If you are having regular back and/or neck pain, you may want to consider a structured stretching workout regimen. There is a large amount of research to show the benefits of a regular stretching routine. Not only is it beneficial for your muscles, but it can improve back pain, headaches, and improve your overall sense of well-being and health.
- Improves Posture
- Recent research has shown the negative effects of poor posture on the spine
- Reduces stress on joints and spinal elements
- Prevents Injury
- Improves flexibility
- Reduces muscle tension and risks of strain
- Improves Blood Circulation
- Reduces muscle soreness by removing lactic acid build-up and other toxins
- Supplies nutrients to allow healing and growth
- Increases energy
- Reduces Cholesterol
- Can reduce cardiovascular disease in conjunction with a healthy diet
- Enhances Well-being
- Decreases stress and its physiological effects on the body
- Never bounce. By bouncing you can potentially cause micro tears in the muscle which can lead to injury.
- When stretching any muscle, only go to the point where you can feel the muscle pulling. Forcing the muscle past this point can cause damage.

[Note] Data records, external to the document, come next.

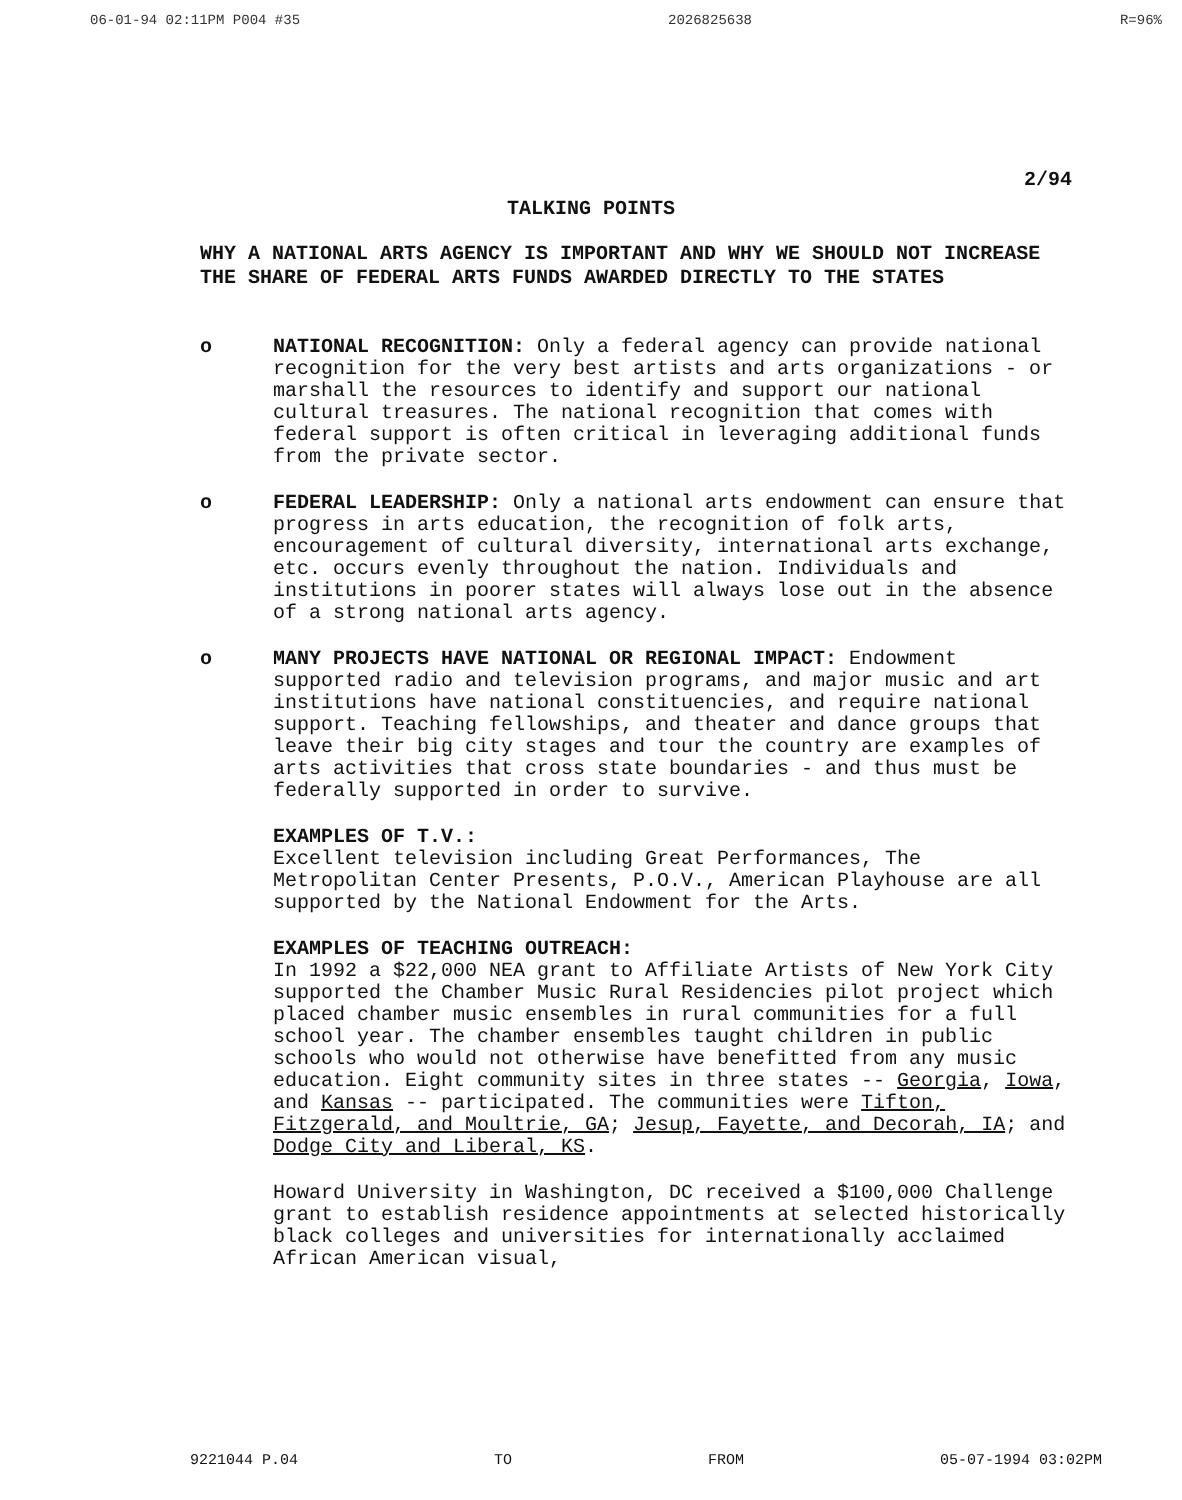06-01-94 02:11PM P004 #35 2026825638 R=96%
2/94
TALKING POINTS
WHY A NATIONAL ARTS AGENCY IS IMPORTANT AND WHY WE SHOULD NOT INCREASE THE SHARE OF FEDERAL ARTS FUNDS AWARDED DIRECTLY TO THE STATES
o NATIONAL RECOGNITION: Only a federal agency can provide national recognition for the very best artists and arts organizations - or marshall the resources to identify and support our national cultural treasures. The national recognition that comes with federal support is often critical in leveraging additional funds from the private sector.
o FEDERAL LEADERSHIP: Only a national arts endowment can ensure that progress in arts education, the recognition of folk arts, encouragement of cultural diversity, international arts exchange, etc. occurs evenly throughout the nation. Individuals and institutions in poorer states will always lose out in the absence of a strong national arts agency.
o MANY PROJECTS HAVE NATIONAL OR REGIONAL IMPACT: Endowment supported radio and television programs, and major music and art institutions have national constituencies, and require national support. Teaching fellowships, and theater and dance groups that leave their big city stages and tour the country are examples of arts activities that cross state boundaries - and thus must be federally supported in order to survive.
EXAMPLES OF T.V.:
Excellent television including Great Performances, The Metropolitan Center Presents, P.O.V., American Playhouse are all supported by the National Endowment for the Arts.
EXAMPLES OF TEACHING OUTREACH:
In 1992 a $22,000 NEA grant to Affiliate Artists of New York City supported the Chamber Music Rural Residencies pilot project which placed chamber music ensembles in rural communities for a full school year. The chamber ensembles taught children in public schools who would not otherwise have benefitted from any music education. Eight community sites in three states -- Georgia, Iowa, and Kansas -- participated. The communities were Tifton, Fitzgerald, and Moultrie, GA; Jesup, Fayette, and Decorah, IA; and Dodge City and Liberal, KS.
Howard University in Washington, DC received a $100,000 Challenge grant to establish residence appointments at selected historically black colleges and universities for internationally acclaimed African American visual,
9221044 P.04 TO FROM 05-07-1994 03:02PM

- If possible, stretch both sides and opposing muscles regularly.
- GO LOW AND SLOW!
Before proceeding with any new exercise regimen, discuss with your doctor to see if there are any restrictions. A referral to a physical therapist may be necessary to learn what stretching exercises you should perform. They will also teach you the correct technique. This will allow you to receive the maximum benefit of the workout and reduce the risk of injury. Be patient with your exercise program. The goal is to stretch the muscle slowly over a period of time. It may take several weeks or even months before noticing significant improvements. Remember, by exercising regularly, you are giving yourself the best chance of relief from your chronic pain.